Less than two weeks ago, following a 6-2 loss to the Cubs, the Arizona Diamondbacks were treading water at 50-48. Now they are surging, leading the NL West at 60-49. What has been the difference? Starting pitching. The D’Backs haven’t scored 10+ runs in any of the eleven games during this 10-1 tear, but they’ve gotten two shutout performances from Brandon Webb and another from Yusmeiro Petit. The D’Backs have six games remaining against the Giants, six against the Pirates, three against the Nationals and three against the Marlins. Look for the boys from the desert to represent the NL West in October.
Did someone mention the Cubs? That would be, the first place Cubs. Unbelievable when one considers how bad things were looking before (and during) the Barrett – Zambrano fight. But they’ve done it. And when you look at their lineup, it really was only a matter of time. Alfonso Soriano is streaky, but he’s a great player, as are Derek Lee and Aramis Ramirez. The team is loaded with talent, and if the pitching of Ted Lilly, Jason Marquis, Rich Hill and Zambrano can stay healthy, this is a dangerous post season contender. I mean really, do you think the Brewers aren’t going to fold like a map?
Speaking of maps, which way is Queens?

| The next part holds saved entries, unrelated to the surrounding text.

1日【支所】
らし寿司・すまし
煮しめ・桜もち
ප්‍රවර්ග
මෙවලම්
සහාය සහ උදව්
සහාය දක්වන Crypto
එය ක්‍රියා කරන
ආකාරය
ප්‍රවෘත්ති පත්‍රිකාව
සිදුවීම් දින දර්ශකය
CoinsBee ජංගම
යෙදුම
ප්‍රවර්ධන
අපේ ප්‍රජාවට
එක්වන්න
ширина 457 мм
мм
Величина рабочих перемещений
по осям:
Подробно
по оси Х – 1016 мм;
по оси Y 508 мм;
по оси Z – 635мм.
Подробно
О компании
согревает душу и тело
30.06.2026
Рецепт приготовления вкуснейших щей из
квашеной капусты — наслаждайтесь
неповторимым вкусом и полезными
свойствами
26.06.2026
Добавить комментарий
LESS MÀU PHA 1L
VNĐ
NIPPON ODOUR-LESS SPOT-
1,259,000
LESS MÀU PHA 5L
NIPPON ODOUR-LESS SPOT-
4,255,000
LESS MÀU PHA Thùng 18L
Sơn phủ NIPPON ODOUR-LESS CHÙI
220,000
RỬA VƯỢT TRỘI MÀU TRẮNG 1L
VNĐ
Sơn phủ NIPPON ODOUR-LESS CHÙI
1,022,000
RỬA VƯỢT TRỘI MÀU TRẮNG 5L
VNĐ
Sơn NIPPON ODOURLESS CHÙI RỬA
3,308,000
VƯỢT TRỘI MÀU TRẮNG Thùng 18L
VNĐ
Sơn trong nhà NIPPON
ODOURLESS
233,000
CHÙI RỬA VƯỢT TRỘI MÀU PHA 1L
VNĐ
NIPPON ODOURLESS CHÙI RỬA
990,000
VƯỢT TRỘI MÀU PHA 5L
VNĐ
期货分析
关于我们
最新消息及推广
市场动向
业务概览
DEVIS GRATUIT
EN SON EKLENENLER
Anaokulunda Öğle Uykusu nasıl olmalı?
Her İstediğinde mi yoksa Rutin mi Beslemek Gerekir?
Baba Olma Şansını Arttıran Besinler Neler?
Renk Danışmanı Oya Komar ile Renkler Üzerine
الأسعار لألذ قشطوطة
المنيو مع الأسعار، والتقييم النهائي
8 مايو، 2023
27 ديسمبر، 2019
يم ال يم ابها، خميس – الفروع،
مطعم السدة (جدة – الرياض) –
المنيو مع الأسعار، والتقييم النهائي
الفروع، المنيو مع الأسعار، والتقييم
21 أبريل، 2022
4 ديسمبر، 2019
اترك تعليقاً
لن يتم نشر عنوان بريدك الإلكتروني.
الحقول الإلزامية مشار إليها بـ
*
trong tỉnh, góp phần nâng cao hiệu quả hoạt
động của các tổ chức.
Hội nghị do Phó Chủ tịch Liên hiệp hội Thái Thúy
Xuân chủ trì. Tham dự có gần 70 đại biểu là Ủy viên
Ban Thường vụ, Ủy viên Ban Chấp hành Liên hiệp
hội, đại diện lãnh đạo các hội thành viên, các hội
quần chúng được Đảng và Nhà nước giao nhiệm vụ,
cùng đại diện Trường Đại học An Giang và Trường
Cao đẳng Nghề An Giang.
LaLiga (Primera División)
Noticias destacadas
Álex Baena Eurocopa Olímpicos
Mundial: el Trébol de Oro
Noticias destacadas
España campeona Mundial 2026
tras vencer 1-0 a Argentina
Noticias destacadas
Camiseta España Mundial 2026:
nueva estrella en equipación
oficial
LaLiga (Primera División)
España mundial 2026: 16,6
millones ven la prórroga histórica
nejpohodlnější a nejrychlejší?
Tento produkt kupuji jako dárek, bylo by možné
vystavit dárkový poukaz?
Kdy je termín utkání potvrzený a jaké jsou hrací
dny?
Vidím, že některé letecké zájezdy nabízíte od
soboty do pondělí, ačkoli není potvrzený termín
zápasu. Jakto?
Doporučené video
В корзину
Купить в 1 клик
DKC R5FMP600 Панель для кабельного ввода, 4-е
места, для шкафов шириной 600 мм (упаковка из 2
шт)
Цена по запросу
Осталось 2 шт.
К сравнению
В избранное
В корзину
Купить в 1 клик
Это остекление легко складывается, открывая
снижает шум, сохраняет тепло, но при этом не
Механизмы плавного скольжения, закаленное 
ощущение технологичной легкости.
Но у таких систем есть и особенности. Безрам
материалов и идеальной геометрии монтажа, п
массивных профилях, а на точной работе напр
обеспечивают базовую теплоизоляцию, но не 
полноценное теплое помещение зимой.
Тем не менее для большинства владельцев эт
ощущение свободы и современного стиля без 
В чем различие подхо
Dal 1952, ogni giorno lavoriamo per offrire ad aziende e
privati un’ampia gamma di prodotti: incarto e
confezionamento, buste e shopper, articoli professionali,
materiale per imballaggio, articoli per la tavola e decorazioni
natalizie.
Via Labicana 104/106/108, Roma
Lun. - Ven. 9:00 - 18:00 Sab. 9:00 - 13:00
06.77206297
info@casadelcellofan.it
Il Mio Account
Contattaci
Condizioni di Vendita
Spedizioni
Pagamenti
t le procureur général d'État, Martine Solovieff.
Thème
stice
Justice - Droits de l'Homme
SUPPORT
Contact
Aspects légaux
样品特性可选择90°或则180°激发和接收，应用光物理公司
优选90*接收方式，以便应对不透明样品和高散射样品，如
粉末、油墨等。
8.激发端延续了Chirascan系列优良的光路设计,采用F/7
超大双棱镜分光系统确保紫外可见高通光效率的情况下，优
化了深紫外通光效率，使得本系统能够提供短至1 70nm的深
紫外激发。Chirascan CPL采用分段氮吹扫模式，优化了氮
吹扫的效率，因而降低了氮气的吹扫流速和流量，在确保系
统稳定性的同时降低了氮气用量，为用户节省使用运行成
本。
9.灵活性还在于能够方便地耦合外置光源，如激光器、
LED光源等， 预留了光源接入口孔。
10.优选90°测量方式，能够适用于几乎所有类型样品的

I ask only because I’d like to find the Metropolitans, who are definitely the closest team in the NL to the class that the Angels and Red Sox are in. Consider that the left side of their infield is not only the best in the NL (which says a good amount), but probably the best in New York (which says a TON). Beyond Reyes and Wright, a lineup including Paul Lo Duca, Carlos Delgado, and Carlos Beltran can put up 15 runs in any game. Throw in a rotation of Tom Glavine, El Duque, John Maine, and Jorge Sosa, and the Mets are definitely the favorite in the NL.
In the Wild Card, who knows. I’d guess the Dodgers will take it, but the Braves, Brewers and Padres are in the mix as well. Personally, I’d like to see the 10,003 loss (or whatever) Phillies make it just to stick it to ESPN and everyone else who’s put together a montage of their century-long futility. Who knows, maybe we’ll have a Cubs-Phils NLCS, in a pennant battle between the true lovable losers.